Mark Arbib, powerbroker of the Labor right, has come out in support of equal marriage, suggesting Labor MPs should have a conscience vote on the issue. Australian Workers Union leader Paul Howes and Queensland premier Anna Bligh have joined the bandwagon, too.
Clearly, those much-derided ‘focus-groups’ are now telling Labor they’re out of synch with public opinion. But Labor policy can’t be changed except by the party conference, and the next one isn’t due for 18 months. As one member posted on the party website, that’s “too long to wait to be continually beaten around the head… by the Greens.”
The pressure is now on to hold the party conference early. At that conference, Labor will have to choose between the compromise option of a conscience vote, and a principled one of either outright opposition or full support for equal marriage.
A conscience vote is superficially attractive. After all, isn’t politics supposed to be the art of compromise? But it risks inflaming the divisions within the party, while not being a sufficiently robust position to stop the flight to the Greens.
Plumping for a conscience vote only postpones the day when Labor confronts its internal contradictions and decides whether it wants to be a progressive party, or a purely pragmatic, principle-free one. The existing compromise will not hold.
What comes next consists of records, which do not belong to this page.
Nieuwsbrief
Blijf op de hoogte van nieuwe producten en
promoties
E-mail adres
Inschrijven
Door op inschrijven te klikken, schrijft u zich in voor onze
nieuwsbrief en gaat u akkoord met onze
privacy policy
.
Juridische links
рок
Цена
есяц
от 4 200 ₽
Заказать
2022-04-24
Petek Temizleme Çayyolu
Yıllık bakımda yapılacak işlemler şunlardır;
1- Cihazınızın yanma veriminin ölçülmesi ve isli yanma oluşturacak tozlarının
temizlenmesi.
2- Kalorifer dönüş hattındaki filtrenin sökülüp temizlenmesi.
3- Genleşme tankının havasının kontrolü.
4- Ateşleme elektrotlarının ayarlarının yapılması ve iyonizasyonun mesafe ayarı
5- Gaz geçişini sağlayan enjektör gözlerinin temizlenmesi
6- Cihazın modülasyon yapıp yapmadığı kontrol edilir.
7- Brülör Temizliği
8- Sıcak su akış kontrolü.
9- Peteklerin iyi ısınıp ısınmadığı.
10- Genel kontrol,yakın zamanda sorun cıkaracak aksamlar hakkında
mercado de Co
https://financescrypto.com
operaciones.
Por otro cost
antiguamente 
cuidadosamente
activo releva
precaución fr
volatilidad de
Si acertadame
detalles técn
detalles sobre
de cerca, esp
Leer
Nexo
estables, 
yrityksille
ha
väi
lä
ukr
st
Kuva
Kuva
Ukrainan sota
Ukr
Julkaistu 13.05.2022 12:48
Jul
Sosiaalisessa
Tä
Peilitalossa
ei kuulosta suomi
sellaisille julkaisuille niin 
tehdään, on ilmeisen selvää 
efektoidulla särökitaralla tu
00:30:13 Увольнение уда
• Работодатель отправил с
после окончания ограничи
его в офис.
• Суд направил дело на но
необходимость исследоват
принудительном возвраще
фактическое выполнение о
And tempting though a conscience vote is, it’s fraught with danger for us. What happens if we lose a conscience vote? Will it advance the cause of marriage, or hold it back? And what kind of a precedent will it set, where human rights are in future granted according to individual whim – the personal beliefs or prejudices of individual members of parliament?
The conference could instead trump the Greens by committing Labor to wholeheartedly support equal marriage. And there are good reasons why the party should go down this path.
Labor isn’t just losing voters and members to the Greens – it’s also losing potential candidates. In an earlier era, Adam Bandt would have stood for Labor, as would many who now stand as Greens. And in the longer term, Labor risks losing sitting members. How long will it be before MPs on the left, clinging to their newly-marginal seats by their fingernails, start wondering if it might be better to join the Green tide, instead of waiting to be swept away by it?
It’s all very reminiscent of the strife in the Anglican church, where an impotent primate continues to propose compromises that satisfy no one, only to see the historic compromise between Catholics and Protestants that is the whole basis of his church, finally fall apart. That’s the trouble with compromises. They are only ever a temporary solution.